++++ ÍTEMS PROPORCIONADOS
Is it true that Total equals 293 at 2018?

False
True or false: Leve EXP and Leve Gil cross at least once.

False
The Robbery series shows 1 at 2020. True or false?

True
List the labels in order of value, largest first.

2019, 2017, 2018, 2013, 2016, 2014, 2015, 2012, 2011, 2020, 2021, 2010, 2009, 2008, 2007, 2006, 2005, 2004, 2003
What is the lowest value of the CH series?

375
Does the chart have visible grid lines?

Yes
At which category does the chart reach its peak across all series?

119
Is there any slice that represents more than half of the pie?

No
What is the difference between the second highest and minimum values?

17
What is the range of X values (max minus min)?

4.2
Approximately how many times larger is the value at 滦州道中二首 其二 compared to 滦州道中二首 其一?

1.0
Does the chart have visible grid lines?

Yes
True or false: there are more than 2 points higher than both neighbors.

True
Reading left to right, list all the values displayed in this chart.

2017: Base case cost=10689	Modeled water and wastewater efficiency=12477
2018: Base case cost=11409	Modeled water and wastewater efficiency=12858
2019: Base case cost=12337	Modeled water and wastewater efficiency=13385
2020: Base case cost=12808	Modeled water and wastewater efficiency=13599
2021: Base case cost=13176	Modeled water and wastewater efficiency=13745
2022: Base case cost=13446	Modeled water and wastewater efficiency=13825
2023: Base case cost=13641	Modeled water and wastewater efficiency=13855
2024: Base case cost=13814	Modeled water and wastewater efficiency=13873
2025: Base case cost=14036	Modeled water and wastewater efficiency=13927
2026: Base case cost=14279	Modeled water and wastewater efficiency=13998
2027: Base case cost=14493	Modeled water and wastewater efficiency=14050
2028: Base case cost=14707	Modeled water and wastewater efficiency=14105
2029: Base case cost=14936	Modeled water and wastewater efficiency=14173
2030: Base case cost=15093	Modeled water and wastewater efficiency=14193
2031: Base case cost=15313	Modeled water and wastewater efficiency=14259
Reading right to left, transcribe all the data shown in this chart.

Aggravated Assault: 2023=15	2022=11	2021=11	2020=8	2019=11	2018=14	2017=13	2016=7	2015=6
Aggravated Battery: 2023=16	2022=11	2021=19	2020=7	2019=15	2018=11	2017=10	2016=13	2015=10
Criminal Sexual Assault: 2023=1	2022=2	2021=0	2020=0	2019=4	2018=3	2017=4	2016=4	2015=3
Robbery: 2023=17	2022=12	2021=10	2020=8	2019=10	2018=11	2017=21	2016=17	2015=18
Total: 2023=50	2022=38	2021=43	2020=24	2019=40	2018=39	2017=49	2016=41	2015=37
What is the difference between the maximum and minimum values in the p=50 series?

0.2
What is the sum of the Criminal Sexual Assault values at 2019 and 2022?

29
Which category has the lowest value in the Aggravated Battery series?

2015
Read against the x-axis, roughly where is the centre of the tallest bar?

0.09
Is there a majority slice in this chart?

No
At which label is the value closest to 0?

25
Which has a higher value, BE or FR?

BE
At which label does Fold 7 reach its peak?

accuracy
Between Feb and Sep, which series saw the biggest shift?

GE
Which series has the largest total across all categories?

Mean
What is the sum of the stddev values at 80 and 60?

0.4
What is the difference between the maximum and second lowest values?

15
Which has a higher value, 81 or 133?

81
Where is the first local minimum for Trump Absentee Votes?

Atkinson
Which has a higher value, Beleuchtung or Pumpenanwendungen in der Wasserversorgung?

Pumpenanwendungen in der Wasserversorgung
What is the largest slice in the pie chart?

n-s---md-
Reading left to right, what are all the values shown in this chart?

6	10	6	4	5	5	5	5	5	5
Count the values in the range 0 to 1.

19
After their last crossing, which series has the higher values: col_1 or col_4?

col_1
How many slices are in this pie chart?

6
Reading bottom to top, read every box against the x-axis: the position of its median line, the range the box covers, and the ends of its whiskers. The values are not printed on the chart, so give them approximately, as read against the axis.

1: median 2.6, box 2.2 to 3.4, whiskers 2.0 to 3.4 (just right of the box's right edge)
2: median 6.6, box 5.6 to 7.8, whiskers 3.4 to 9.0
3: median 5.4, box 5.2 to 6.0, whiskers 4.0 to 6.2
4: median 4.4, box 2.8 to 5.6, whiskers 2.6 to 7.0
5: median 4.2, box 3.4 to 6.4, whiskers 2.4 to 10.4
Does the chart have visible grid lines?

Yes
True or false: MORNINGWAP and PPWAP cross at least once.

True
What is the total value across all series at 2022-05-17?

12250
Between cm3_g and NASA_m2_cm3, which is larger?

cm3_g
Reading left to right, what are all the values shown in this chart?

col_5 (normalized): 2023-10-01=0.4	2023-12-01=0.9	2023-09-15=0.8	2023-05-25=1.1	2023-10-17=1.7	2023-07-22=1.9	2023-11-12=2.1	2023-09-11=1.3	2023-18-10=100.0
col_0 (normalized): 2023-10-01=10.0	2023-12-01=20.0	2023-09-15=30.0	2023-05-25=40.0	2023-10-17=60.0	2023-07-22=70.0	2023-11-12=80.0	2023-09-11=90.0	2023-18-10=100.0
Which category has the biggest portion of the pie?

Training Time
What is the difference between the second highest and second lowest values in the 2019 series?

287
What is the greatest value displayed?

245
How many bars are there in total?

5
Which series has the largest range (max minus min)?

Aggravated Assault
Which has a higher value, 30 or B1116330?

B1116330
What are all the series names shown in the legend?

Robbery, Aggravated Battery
++++++++
DETALLES DE TAREA |
Presenta las líneas de todos los ítems anteriores como una lista numerada y omite las líneas en blanco.

SOLUCIÓN DE TAREA |
1. Is it true that Total equals 293 at 2018?
2. False
3. True or false: Leve EXP and Leve Gil cross at least once.
4. False
5. The Robbery series shows 1 at 2020. True or false?
6. True
7. List the labels in order of value, largest first.
8. 2019, 2017, 2018, 2013, 2016, 2014, 2015, 2012, 2011, 2020, 2021, 2010, 2009, 2008, 2007, 2006, 2005, 2004, 2003
9. What is the lowest value of the CH series?
10. 375
11. Does the chart have visible grid lines?
12. Yes
13. At which category does the chart reach its peak across all series?
14. 119
15. Is there any slice that represents more than half of the pie?
16. No
17. What is the difference between the second highest and minimum values?
18. 17
19. What is the range of X values (max minus min)?
20. 4.2
21. Approximately how many times larger is the value at 滦州道中二首 其二 compared to 滦州道中二首 其一?
22. 1.0
23. Does the chart have visible grid lines?
24. Yes
25. True or false: there are more than 2 points higher than both neighbors.
26. True
27. Reading left to right, list all the values displayed in this chart.
28. 2017: Base case cost=10689	Modeled water and wastewater efficiency=12477
29. 2018: Base case cost=11409	Modeled water and wastewater efficiency=12858
30. 2019: Base case cost=12337	Modeled water and wastewater efficiency=13385
31. 2020: Base case cost=12808	Modeled water and wastewater efficiency=13599
32. 2021: Base case cost=13176	Modeled water and wastewater efficiency=13745
33. 2022: Base case cost=13446	Modeled water and wastewater efficiency=13825
34. 2023: Base case cost=13641	Modeled water and wastewater efficiency=13855
35. 2024: Base case cost=13814	Modeled water and wastewater efficiency=13873
36. 2025: Base case cost=14036	Modeled water and wastewater efficiency=13927
37. 2026: Base case cost=14279	Modeled water and wastewater efficiency=13998
38. 2027: Base case cost=14493	Modeled water and wastewater efficiency=14050
39. 2028: Base case cost=14707	Modeled water and wastewater efficiency=14105
40. 2029: Base case cost=14936	Modeled water and wastewater efficiency=14173
41. 2030: Base case cost=15093	Modeled water and wastewater efficiency=14193
42. 2031: Base case cost=15313	Modeled water and wastewater efficiency=14259
43. Reading right to left, transcribe all the data shown in this chart.
44. Aggravated Assault: 2023=15	2022=11	2021=11	2020=8	2019=11	2018=14	2017=13	2016=7	2015=6
45. Aggravated Battery: 2023=16	2022=11	2021=19	2020=7	2019=15	2018=11	2017=10	2016=13	2015=10
46. Criminal Sexual Assault: 2023=1	2022=2	2021=0	2020=0	2019=4	2018=3	2017=4	2016=4	2015=3
47. Robbery: 2023=17	2022=12	2021=10	2020=8	2019=10	2018=11	2017=21	2016=17	2015=18
48. Total: 2023=50	2022=38	2021=43	2020=24	2019=40	2018=39	2017=49	2016=41	2015=37
49. What is the difference between the maximum and minimum values in the p=50 series?
50. 0.2
51. What is the sum of the Criminal Sexual Assault values at 2019 and 2022?
52. 29
53. Which category has the lowest value in the Aggravated Battery series?
54. 2015
55. Read against the x-axis, roughly where is the centre of the tallest bar?
56. 0.09
57. Is there a majority slice in this chart?
58. No
59. At which label is the value closest to 0?
60. 25
61. Which has a higher value, BE or FR?
62. BE
63. At which label does Fold 7 reach its peak?
64. accuracy
65. Between Feb and Sep, which series saw the biggest shift?
66. GE
67. Which series has the largest total across all categories?
68. Mean
69. What is the sum of the stddev values at 80 and 60?
70. 0.4
71. What is the difference between the maximum and second lowest values?
72. 15
73. Which has a higher value, 81 or 133?
74. 81
75. Where is the first local minimum for Trump Absentee Votes?
76. Atkinson
77. Which has a higher value, Beleuchtung or Pumpenanwendungen in der Wasserversorgung?
78. Pumpenanwendungen in der Wasserversorgung
79. What is the largest slice in the pie chart?
80. n-s---md-
81. Reading left to right, what are all the values shown in this chart?
82. 6	10	6	4	5	5	5	5	5	5
83. Count the values in the range 0 to 1.
84. 19
85. After their last crossing, which series has the higher values: col_1 or col_4?
86. col_1
87. How many slices are in this pie chart?
88. 6
89. Reading bottom to top, read every box against the x-axis: the position of its median line, the range the box covers, and the ends of its whiskers. The values are not printed on the chart, so give them approximately, as read against the axis.
90. 1: median 2.6, box 2.2 to 3.4, whiskers 2.0 to 3.4 (just right of the box's right edge)
91. 2: median 6.6, box 5.6 to 7.8, whiskers 3.4 to 9.0
92. 3: median 5.4, box 5.2 to 6.0, whiskers 4.0 to 6.2
93. 4: median 4.4, box 2.8 to 5.6, whiskers 2.6 to 7.0
94. 5: median 4.2, box 3.4 to 6.4, whiskers 2.4 to 10.4
95. Does the chart have visible grid lines?
96. Yes
97. True or false: MORNINGWAP and PPWAP cross at least once.
98. True
99. What is the total value across all series at 2022-05-17?
100. 12250
101. Between cm3_g and NASA_m2_cm3, which is larger?
102. cm3_g
103. Reading left to right, what are all the values shown in this chart?
104. col_5 (normalized): 2023-10-01=0.4	2023-12-01=0.9	2023-09-15=0.8	2023-05-25=1.1	2023-10-17=1.7	2023-07-22=1.9	2023-11-12=2.1	2023-09-11=1.3	2023-18-10=100.0
105. col_0 (normalized): 2023-10-01=10.0	2023-12-01=20.0	2023-09-15=30.0	2023-05-25=40.0	2023-10-17=60.0	2023-07-22=70.0	2023-11-12=80.0	2023-09-11=90.0	2023-18-10=100.0
106. Which category has the biggest portion of the pie?
107. Training Time
108. What is the difference between the second highest and second lowest values in the 2019 series?
109. 287
110. What is the greatest value displayed?
111. 245
112. How many bars are there in total?
113. 5
114. Which series has the largest range (max minus min)?
115. Aggravated Assault
116. Which has a higher value, 30 or B1116330?
117. B1116330
118. What are all the series names shown in the legend?
119. Robbery, Aggravated Battery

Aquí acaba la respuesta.